¿Qué publicó Four Tet en realidad?

El 3 de julio, sin avisar y sin nota de prensa, Four Tet subió ocho temas nuevos a las plataformas bajo el alias que escribe enteramente en Wingdings, un nombre que ningún teclado sabe teclear. Kieran Hebden ya había soltado algún corte bajo esa máscara de símbolos, pero esta es su primera versión en formato álbum: ocho piezas, unos 37 minutos, cálidas y sin prisa, como siempre en sus mejores trabajos en solitario.

¿Por qué sacar un título que nadie puede buscar?

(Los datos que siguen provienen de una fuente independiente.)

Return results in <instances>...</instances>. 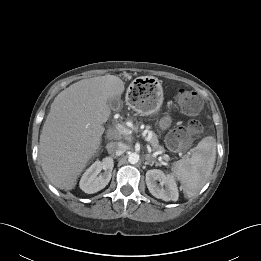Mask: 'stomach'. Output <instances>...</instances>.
Wrapping results in <instances>:
<instances>
[{
	"label": "stomach",
	"instance_id": "stomach-1",
	"mask_svg": "<svg viewBox=\"0 0 261 261\" xmlns=\"http://www.w3.org/2000/svg\"><path fill=\"white\" fill-rule=\"evenodd\" d=\"M127 96L128 104L142 116H153L160 110L164 97L163 88L157 78L144 77L133 81Z\"/></svg>",
	"mask_w": 261,
	"mask_h": 261
}]
</instances>
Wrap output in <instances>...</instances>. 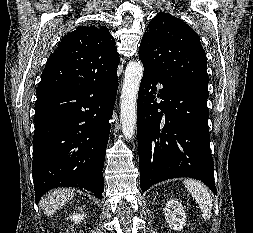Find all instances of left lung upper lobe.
Masks as SVG:
<instances>
[{
  "instance_id": "5c2ea615",
  "label": "left lung upper lobe",
  "mask_w": 253,
  "mask_h": 233,
  "mask_svg": "<svg viewBox=\"0 0 253 233\" xmlns=\"http://www.w3.org/2000/svg\"><path fill=\"white\" fill-rule=\"evenodd\" d=\"M144 67L166 84L208 86L207 59L200 38L185 22L159 13L148 24L139 48Z\"/></svg>"
}]
</instances>
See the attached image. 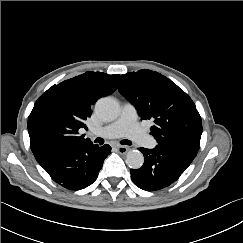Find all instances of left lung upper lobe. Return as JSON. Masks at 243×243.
Listing matches in <instances>:
<instances>
[{"mask_svg": "<svg viewBox=\"0 0 243 243\" xmlns=\"http://www.w3.org/2000/svg\"><path fill=\"white\" fill-rule=\"evenodd\" d=\"M119 91L141 119L154 122L151 133L158 144L177 141L200 143L202 121L192 99L158 72L139 70L121 76Z\"/></svg>", "mask_w": 243, "mask_h": 243, "instance_id": "5c2ea615", "label": "left lung upper lobe"}]
</instances>
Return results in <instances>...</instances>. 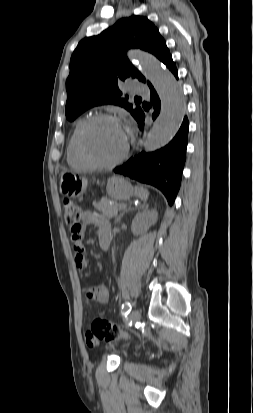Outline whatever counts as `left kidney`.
<instances>
[{"label": "left kidney", "mask_w": 253, "mask_h": 413, "mask_svg": "<svg viewBox=\"0 0 253 413\" xmlns=\"http://www.w3.org/2000/svg\"><path fill=\"white\" fill-rule=\"evenodd\" d=\"M158 213L156 210H144L134 217L131 229L134 234L146 232L157 222Z\"/></svg>", "instance_id": "left-kidney-1"}]
</instances>
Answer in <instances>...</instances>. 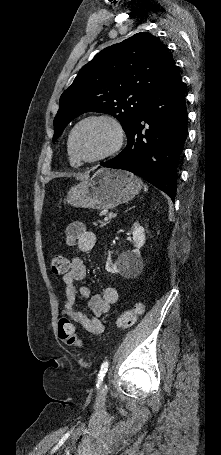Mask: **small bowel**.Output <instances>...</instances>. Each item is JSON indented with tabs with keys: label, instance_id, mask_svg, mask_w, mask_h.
Returning <instances> with one entry per match:
<instances>
[{
	"label": "small bowel",
	"instance_id": "c3829d8e",
	"mask_svg": "<svg viewBox=\"0 0 221 455\" xmlns=\"http://www.w3.org/2000/svg\"><path fill=\"white\" fill-rule=\"evenodd\" d=\"M66 242L69 246H77L82 252L90 251L97 242L96 235L81 223H73L66 230ZM87 267L80 257H72L70 269L63 276L64 307L62 315L81 326L92 335L99 336L104 332L101 316L108 313L118 299V291L113 286L105 287L101 294L91 295L90 289L79 283L86 277ZM78 296L88 299L90 315L78 311L75 306Z\"/></svg>",
	"mask_w": 221,
	"mask_h": 455
}]
</instances>
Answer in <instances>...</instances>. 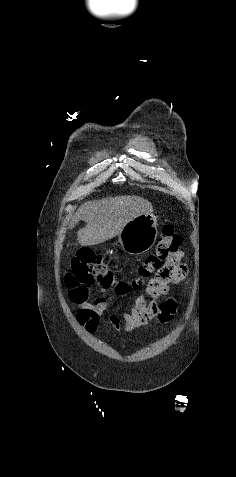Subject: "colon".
Listing matches in <instances>:
<instances>
[{"mask_svg":"<svg viewBox=\"0 0 236 477\" xmlns=\"http://www.w3.org/2000/svg\"><path fill=\"white\" fill-rule=\"evenodd\" d=\"M181 240L172 225L163 227V236L156 249L139 265L138 274L130 281H117L114 265L89 248L79 250L66 275V285L74 302H84L89 291L96 286L113 288L118 297L138 292L145 281L153 276L154 288L166 294L170 285L181 276Z\"/></svg>","mask_w":236,"mask_h":477,"instance_id":"5ec220e1","label":"colon"}]
</instances>
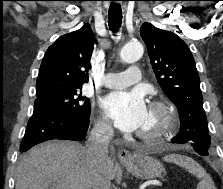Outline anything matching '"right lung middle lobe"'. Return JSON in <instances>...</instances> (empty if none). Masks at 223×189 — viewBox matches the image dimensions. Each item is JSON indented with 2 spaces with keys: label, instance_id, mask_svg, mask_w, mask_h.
<instances>
[{
  "label": "right lung middle lobe",
  "instance_id": "dd1d6c3e",
  "mask_svg": "<svg viewBox=\"0 0 223 189\" xmlns=\"http://www.w3.org/2000/svg\"><path fill=\"white\" fill-rule=\"evenodd\" d=\"M82 87L36 92L35 106L61 109L83 118L90 114V101L79 92ZM34 106V107H35Z\"/></svg>",
  "mask_w": 223,
  "mask_h": 189
}]
</instances>
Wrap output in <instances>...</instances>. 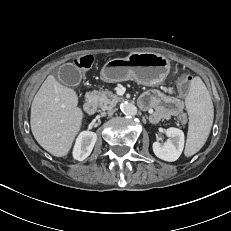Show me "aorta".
Wrapping results in <instances>:
<instances>
[{
	"mask_svg": "<svg viewBox=\"0 0 231 231\" xmlns=\"http://www.w3.org/2000/svg\"><path fill=\"white\" fill-rule=\"evenodd\" d=\"M120 109L125 115L133 116L137 114V107L132 103L123 102Z\"/></svg>",
	"mask_w": 231,
	"mask_h": 231,
	"instance_id": "1",
	"label": "aorta"
}]
</instances>
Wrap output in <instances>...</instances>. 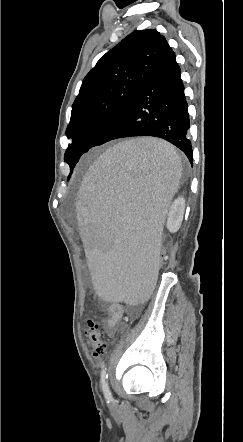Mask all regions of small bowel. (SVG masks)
Segmentation results:
<instances>
[{
  "instance_id": "1",
  "label": "small bowel",
  "mask_w": 243,
  "mask_h": 442,
  "mask_svg": "<svg viewBox=\"0 0 243 442\" xmlns=\"http://www.w3.org/2000/svg\"><path fill=\"white\" fill-rule=\"evenodd\" d=\"M123 307L120 305H112L108 309V319L106 321V329L110 335H113L119 328V321L123 316Z\"/></svg>"
}]
</instances>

La broma solo funciona por quien la cuenta. En 2026 un disco vive o muere dentro de un buscador y un feed de recomendaciones, y aquí está uno de los productores más respetados de la electrónica tendiéndole a su público un nombre imposible de teclear, de googlear o de dictar a un asistente de voz. Dos de los temas ni siquiera son nuevos para los fieles: el segundo suena en sus sets desde octubre de 2025 y el tercero lleva un año cruzando sus conciertos. Había que estar en la sala, o muy atento, para conocerlos.

Un artista de la talla de Hebden puede convertir la ilegibilidad en una virtud y no en un lastre.

¿Dónde encaja esto en su año?

Hebden dedica ahora buena parte de su tiempo a discos de tamaño festival con Skrillex y Fred again.., así que el canal Four Tet en solitario se mantiene a propósito más difícil de fijar. El alias Wingdings convive con sus otros cifrados: KH, Percussions, 4TLR y el nombre binario 00110100 01010100, cada uno una puerta distinta al mismo catálogo. Esta sencillamente está cerrada con una tipografía.